A traffic accident in Norway, involving a Tesla Model S with Autopilot engaged, two other vehicles, and a motorcycle, has prompted questions as to whether testing of Tesla’s Autopilot system sufficiently took into account two-wheeled vehicles. This follows recent official tests in Germany that characterized the Autopilot feature of the Tesla S as a “traffic hazard.”
Meanwhile, a small scandal was unfolding in Germany after the magazine Der Spiegel published a previously unseen report from the Federal Highway Research Institute (BASt) on the Tesla Model S Autopilot. The German tests had started as soon as the first fatal accident involving the system was reported in May in the US. With an estimated 3,000 Tesla Model S cars sold in Germany, the authorities were understandably obliged to look deeper into the matter.

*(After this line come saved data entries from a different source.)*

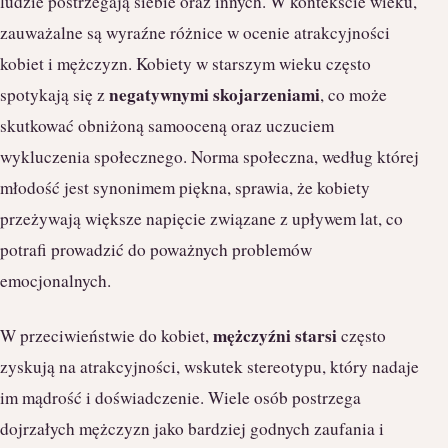
ludzie postrzegają siebie oraz innych. W kontekście wieku,
zauważalne są wyraźne różnice w ocenie atrakcyjności
kobiet i mężczyzn. Kobiety w starszym wieku często
negatywnymi skojarzeniami
spotykają się z
, co może
skutkować obniżoną samooceną oraz uczuciem
wykluczenia społecznego. Norma społeczna, według której
młodość jest synonimem piękna, sprawia, że kobiety
przeżywają większe napięcie związane z upływem lat, co
potrafi prowadzić do poważnych problemów
emocjonalnych.
mężczyźni starsi
W przeciwieństwie do kobiet,
często
zyskują na atrakcyjności, wskutek stereotypu, który nadaje
im mądrość i doświadczenie. Wiele osób postrzega
dojrzałych mężczyzn jako bardziej godnych zaufania i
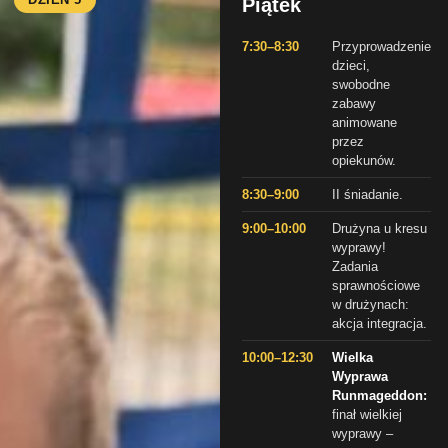
Piątek
7:30–8:30
Przyprowadzenie
dzieci,
swobodne
zabawy
animowane
przez
opiekunów.
8:30–9:00
II śniadanie.
9:00–10:00
Drużyna u kresu
wyprawy!
Zadania
sprawnościowe
w drużynach:
akcja integracja.
10:00–12:30
Wielka
Wyprawa
Runmageddon:
finał wielkiej
wyprawy –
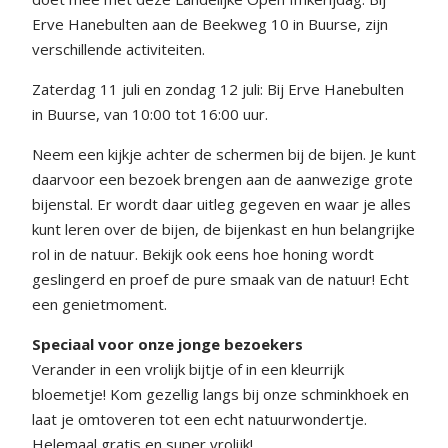
Erve Hanebulten aan de Beekweg 10 in Buurse, zijn
verschillende activiteiten.
Zaterdag 11 juli en zondag 12 juli: Bij Erve Hanebulten
in Buurse, van 10:00 tot 16:00 uur.
Neem een kijkje achter de schermen bij de bijen. Je kunt
daarvoor een bezoek brengen aan de aanwezige grote
bijenstal. Er wordt daar uitleg gegeven en waar je alles
kunt leren over de bijen, de bijenkast en hun belangrijke
rol in de natuur. Bekijk ook eens hoe honing wordt
geslingerd en proef de pure smaak van de natuur! Echt
een genietmoment.
Speciaal voor onze jonge bezoekers
Verander in een vrolijk bijtje of in een kleurrijk
bloemetje! Kom gezellig langs bij onze schminkhoek en
laat je omtoveren tot een echt natuurwondertje.
Helemaal gratis en super vrolijk!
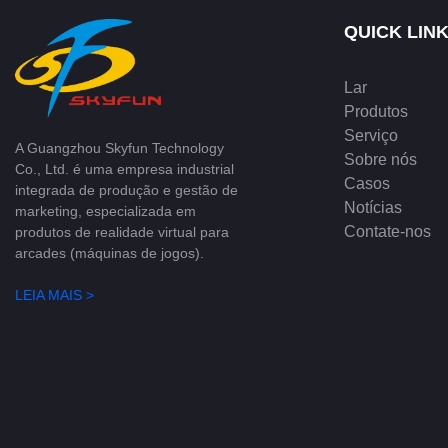
QUICK LIN
Lar
Produtos
Serviço
A Guangzhou Skyfun Technology
Sobre nós
Co., Ltd. é uma empresa industrial
Casos
integrada de produção e gestão de
Notícias
marketing, especializada em
Contate-nos
produtos de realidade virtual para
arcades (máquinas de jogos).
LEIA MAIS >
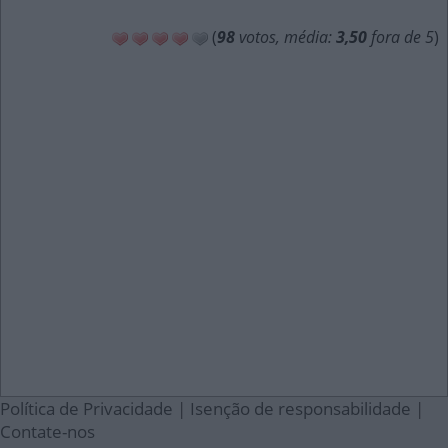
(
98
votos, média:
3,50
fora de 5
)
Política de Privacidade
|
Isenção de responsabilidade
|
Contate-nos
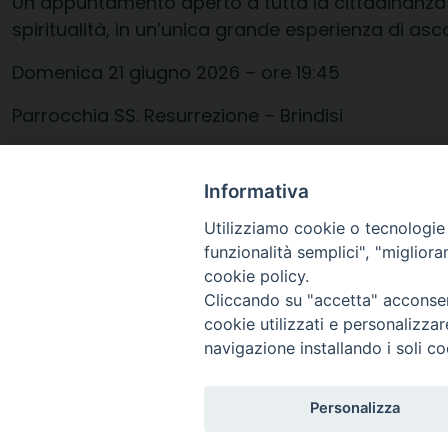
Un appuntamento aperto a tutta la cittadinanza p
spiritualità, in un’unica grande esperienza di asc
Domenica 21 giugno 2026 – ore 19:45
Parrocchia SS. Resurrezione – Brindisi
Ingresso libero
Informativa
Utilizziamo cookie o tecnologie s
16 Giugno 2026
funzionalità semplici", "miglior
cookie policy.
Cliccando su "accetta" acconsent
cookie utilizzati e personalizza
navigazione installando i soli co
Personalizza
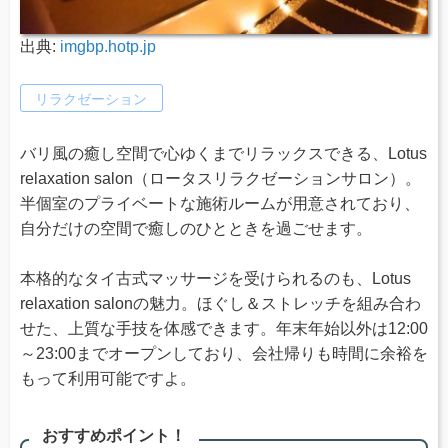
出典:
imgbp.hotp.jp
リラクゼーション
バリ風の癒し空間で心ゆくまでリラックスできる、Lotus
relaxation salon（ロータスリラクゼーションサロン）。
半個室のプライベートな施術ルームが用意されており、
自分だけの空間で癒しのひとときを過ごせます。
本格的なタイ古式マッサージを受けられるのも、Lotus
relaxation salonの魅力。ほぐし＆ストレッチを組み合わ
せた、上質な手技を体感できます。年末年始以外は12:00
～23:00までオープンしており、会社帰りも時間に余裕を
もって利用可能ですよ。
おすすめポイント！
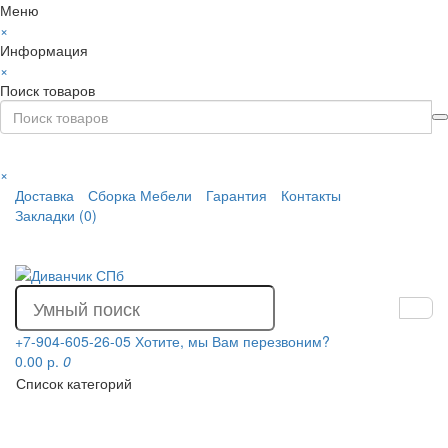
Меню
×
Информация
×
Поиск товаров
×
Доставка
Сборка Мебели
Гарантия
Контакты
Закладки (0)
+7-904-605-26-05
Хотите, мы Вам перезвоним?
0.00 р.
0
Список категорий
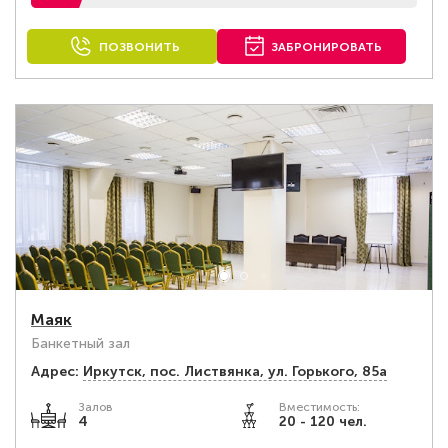
ПОЗВОНИТЬ
ЗАБРОНИРОВАТЬ
Маяк
Банкетный зал
Адрес:
Иркутск, пос. Листвянка, ул. Горького, 85а
Залов
Вместимость:
4
20 - 120 чел.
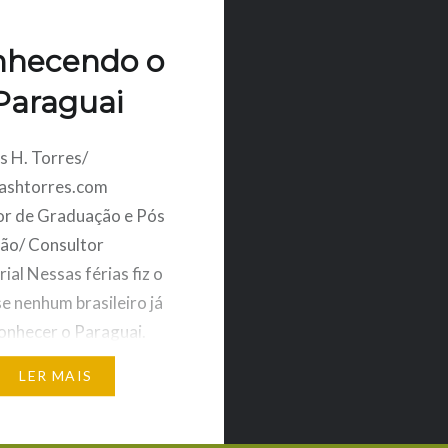
nhecendo o
Paraguai
s H. Torres/
ashtorres.com
or de Graduação e Pós
ão/ Consultor
ial Nessas férias fiz o
e nenhum brasileiro já
 conhecer o Paraguai.
e Porto Alegre, de
LER MAIS
oram mais de 3 mil
ros, sendo
damente 1,5 mil deles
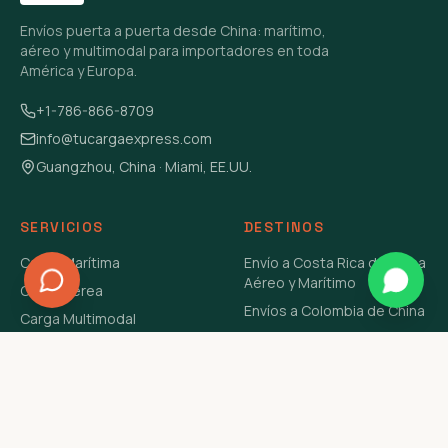
Envíos puerta a puerta desde China: marítimo,
aéreo y multimodal para importadores en toda
América y Europa.
+1-786-866-8709
info@tucargaexpress.com
Guangzhou, China · Miami, EE.UU.
SERVICIOS
DESTINOS
Carga Marítima
Envío a Costa Rica de China
Aéreo y Marítimo
Carga Aérea
Envíos a Colombia de China
Carga Multimodal
Envíos de Carga a
Carga Consolidada LCL
Venezuela de China Aéreo y
Carga Peligrosa
Marítimo
Envío de Contenedores
USA Aéreo y Marítimo
Envío a Guatemala de China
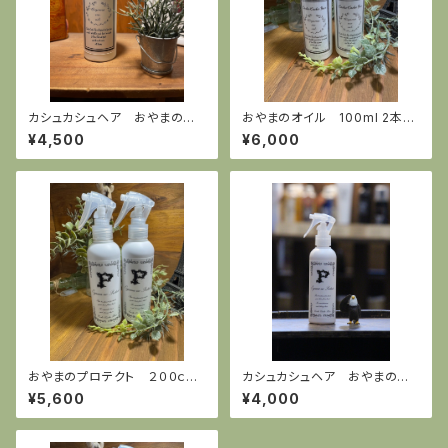
カシュカシュヘア おやまのオ
おやまのオイル 100ml 2本セ
イル100ml
ット
¥4,500
¥6,000
おやまのプロテクト ２００ｃ
カシュカシュヘア おやまのプ
ｃ 2本セット
ロテクト 200ml
¥5,600
¥4,000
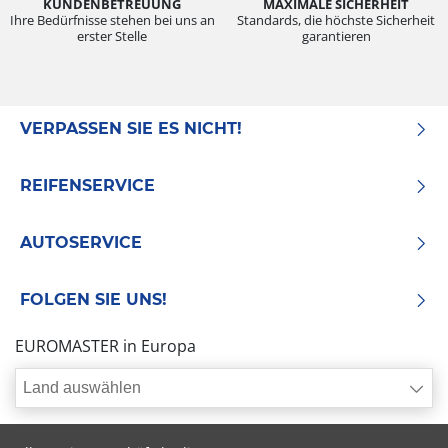
KUNDENBETREUUNG
MAXIMALE SICHERHEIT
Ihre Bedürfnisse stehen bei uns an
Standards, die höchste Sicherheit
erster Stelle
garantieren
VERPASSEN SIE ES NICHT!
REIFENSERVICE
AUTOSERVICE
FOLGEN SIE UNS!
EUROMASTER in Europa
Land auswählen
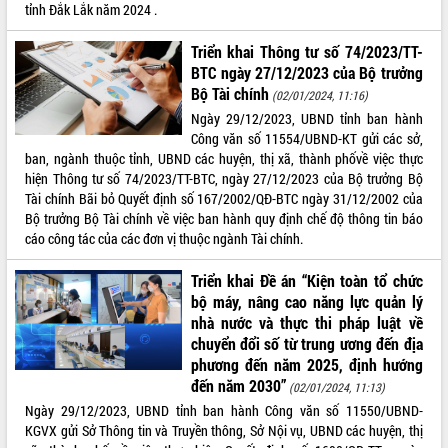
tỉnh Đắk Lắk năm 2024 .
Tất cả:
66022784
Triển khai Thông tư số 74/2023/TT-
BTC ngày 27/12/2023 của Bộ trưởng
Bộ Tài chính
(02/01/2024, 11:16)
Ngày 29/12/2023, UBND tỉnh ban hành
Công văn số 11554/UBND-KT gửi các sở,
ban, ngành thuộc tỉnh, UBND các huyện, thị xã, thành phốvề việc thực
hiện Thông tư số 74/2023/TT-BTC, ngày 27/12/2023 của Bộ trưởng Bộ
Tài chính Bãi bỏ Quyết định số 167/2002/QĐ-BTC ngày 31/12/2002 của
Bộ trưởng Bộ Tài chính về việc ban hành quy định chế độ thông tin báo
cáo công tác của các đơn vị thuộc ngành Tài chính.
Triển khai Đề án “Kiện toàn tổ chức
bộ máy, nâng cao năng lực quản lý
nhà nước và thực thi pháp luật về
chuyển đổi số từ trung ương đến địa
phương đến năm 2025, định hướng
đến năm 2030”
(02/01/2024, 11:13)
Ngày 29/12/2023, UBND tỉnh ban hành Công văn số 11550/UBND-
KGVX gửi Sở Thông tin và Truyền thông, Sở Nội vụ, UBND các huyện, thị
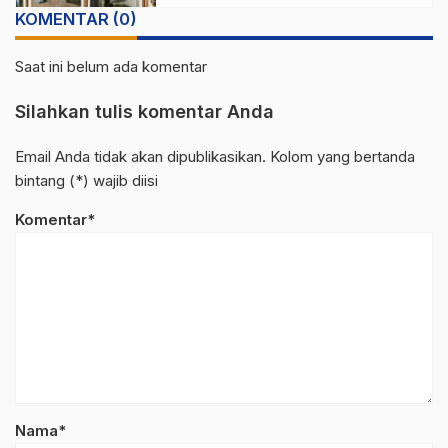
KOMENTAR (0)
Saat ini belum ada komentar
Silahkan tulis komentar Anda
Email Anda tidak akan dipublikasikan. Kolom yang bertanda
bintang (*) wajib diisi
Komentar*
Nama*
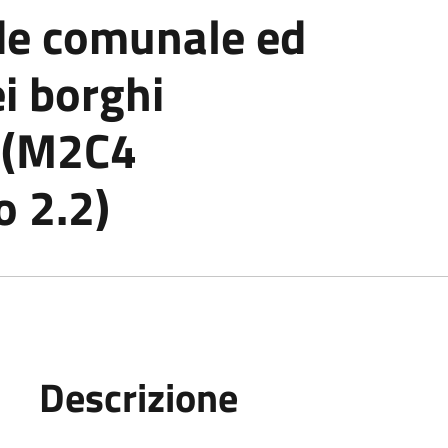
ede comunale ed
ei borghi
 (M2C4
o 2.2)
Descrizione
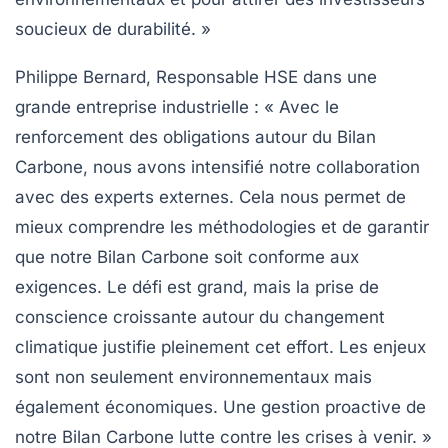
soucieux de durabilité. »
Philippe Bernard, Responsable HSE dans une
grande entreprise industrielle :
« Avec le
renforcement des obligations autour du Bilan
Carbone, nous avons intensifié notre collaboration
avec des experts externes. Cela nous permet de
mieux comprendre les méthodologies et de garantir
que notre Bilan Carbone soit conforme aux
exigences. Le défi est grand, mais la prise de
conscience croissante autour du changement
climatique justifie pleinement cet effort. Les enjeux
sont non seulement environnementaux mais
également économiques. Une gestion proactive de
notre Bilan Carbone lutte contre les crises à venir. »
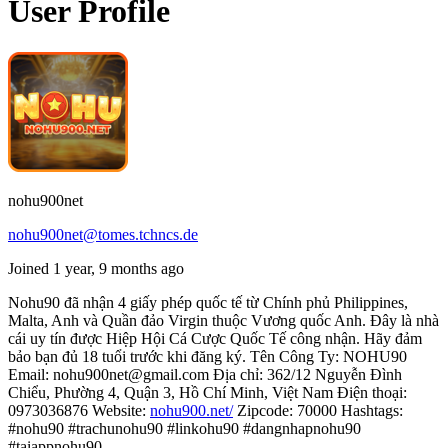
User Profile
nohu900net
nohu900net@tomes.tchncs.de
Joined 1 year, 9 months ago
Nohu90 đã nhận 4 giấy phép quốc tế từ Chính phủ Philippines,
Malta, Anh và Quần đảo Virgin thuộc Vương quốc Anh. Đây là nhà
cái uy tín được Hiệp Hội Cá Cược Quốc Tế công nhận. Hãy đảm
bảo bạn đủ 18 tuổi trước khi đăng ký. Tên Công Ty: NOHU90
Email: nohu900net@gmail.com Địa chỉ: 362/12 Nguyễn Đình
Chiểu, Phường 4, Quận 3, Hồ Chí Minh, Việt Nam Điện thoại:
0973036876 Website:
nohu900.net/
Zipcode: 70000 Hashtags:
#nohu90 #trachunohu90 #linkohu90 #dangnhapnohu90
#taiappnohu90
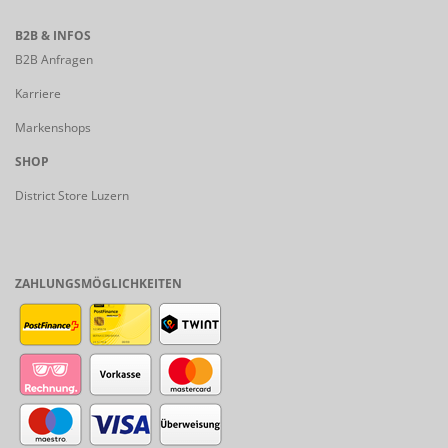
B2B & INFOS
B2B Anfragen
Karriere
Markenshops
SHOP
District Store Luzern
ZAHLUNGSMÖGLICHKEITEN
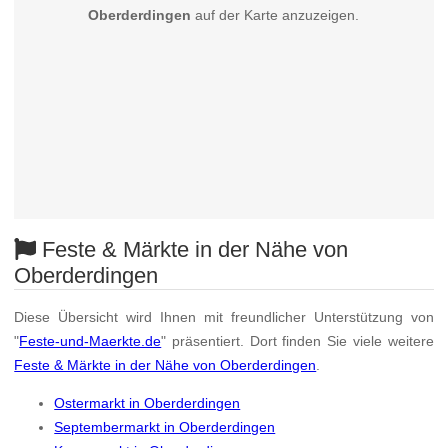
Oberderdingen
auf der Karte anzuzeigen.
Feste & Märkte in der Nähe von
Oberderdingen
Diese Übersicht wird Ihnen mit freundlicher Unterstützung von
"
Feste-und-Maerkte.de
" präsentiert. Dort finden Sie viele weitere
Feste & Märkte in der Nähe von Oberderdingen
.
Ostermarkt in Oberderdingen
Septembermarkt in Oberderdingen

After many thousands of kilometers of testing, BASt reportedly concluded that Autopilot represents a significant traffic hazard. Judging that is was not designed for complex urban traffic situations, the report declared that the car’s sensors are too short-sighted (i.e. short range) to cope with the reality of German motorways. The federal agency in charge of motor transport evaluated the research institute’s results and responded swiftly, proposing that the government provisionally suspend Tesla’s type approval. Although this didn’t happen, German Model S owners are reported to have received official German federal correspondence urging them to remain vigilant while the Autopilot system is engaged.
The Federation of European Motorcyclists’ Associations (FEMA), in co-ordination with the Koninklijke Nederlandse Motorrijders Vereniging (KNMV) and the Motorrijders Actie Groep Nederland (MAG NL) motorcycle clubs, has issued a formal letter to the Dutch vehicle authority RDW inquiring whether testing procedures of autonomous vehicles take into ac- count two-wheelers.
Similar action had been undertaken earlier by the Norwegian riders’ organization NMCU, directing questions towards the transport minister, Ketil Solvik-Olsen, and Tesla co-founder and CEO, Elon Musk. This was sparked by an accident on the E18 road to Drammen, Norway, where a Tesla Model S with Autopilot engaged rear-ended and seriously injured a female motorcyclist on July 27. Motorcycle rear-ending raises questions on Tesla vehicle type approval in Europe.
American research conducted by John F. Lenkeit of Dynamic Research, concludes that forward collision warning systems for automobiles fail dramatically to detect motorcycles, providing inadequate results in 41 percent of tested cases, against only 3.6 percent for passenger cars.